Under section 327 of the Companies (Winding Up and Miscellaneous Provisions) Ordinance (Cap. 32), the Court can exercise its discretion to wind up a foreign-incorporated company. A recent case reaffirms the three core requirements necessary to enable the court to exercise that discretion.
The Court of Final Appeal confirmed in Kam Leung Siu Kwan v Kam Kwan Lai (2015) 18 HKCFAR 501 (Kam v Kam) that there are three “core requirements” which must be satisfied before the Court will exercise its statutory jurisdiction to wind-up a foreign-incorporated company, namely:-
there has to be a sufficient connection with Hong Kong, but this does not necessarily have to consist of the presence of assets within the jurisdiction;
there must be a reasonable possibility that the winding-up order will benefit those applying for it; and
the court must be able to exercise jurisdiction over one or more persons in the distribution of the company’s assets.
Previously, we reported on the Court of First Instance judgment in Shandong Chenming Paper Holdings Ltd v Arjowiggins HKK 2 Ltd (HCMP 3060/2016) in which the Court gave an extensive analysis on what constitutes a sufficient benefit under the second core requirement.

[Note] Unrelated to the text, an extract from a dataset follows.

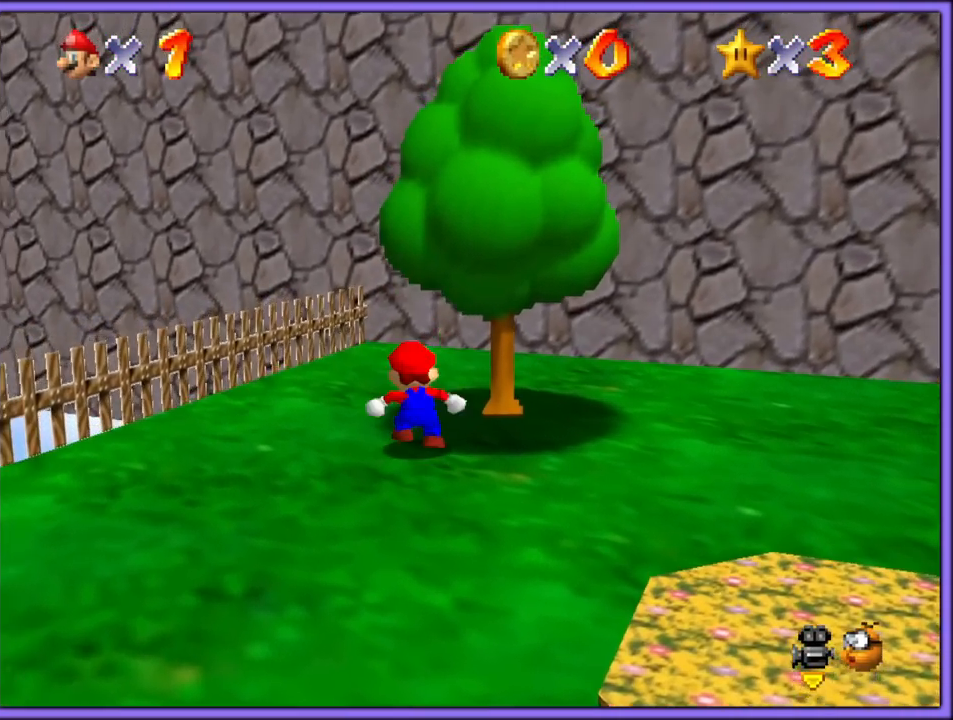
{"dt_ms": 500, "buttons": [], "left_stick": "up-right", "button_events": [[233, "A", "down"], [317, "A", "up"]]}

The Court of First Instance decision was appealed and here, we look at the judgment recently handed down by the Court of Appeal.
Court of First Instance decision
At first instance, the Court took the view that the leverage created by the prospect of a winding-up petition or the appointment of a liquidator and the steps that a liquidator may take to recover assets would constitute reasonable prospects of benefit for the petitioner, i.e. Arjowiggins in this case, such as to satisfy the second core requirement.
The Court went on to hold that even if the leverage did not constitute a reasonable prospect of benefit to Arjowiggins arising from the making of a winding-up order, the second core requirement could be moderated, i.e. dispensed with, where justified by the circumstances of the case and that the present case was one in which moderation would have been justified.
On such basis, the Court dismissed Shandong Chenming’s application for a declaration that Arjowiggins would not be able to satisfy the three core requirements for the Court to exercise its jurisdiction to wind up Shandong Chenming.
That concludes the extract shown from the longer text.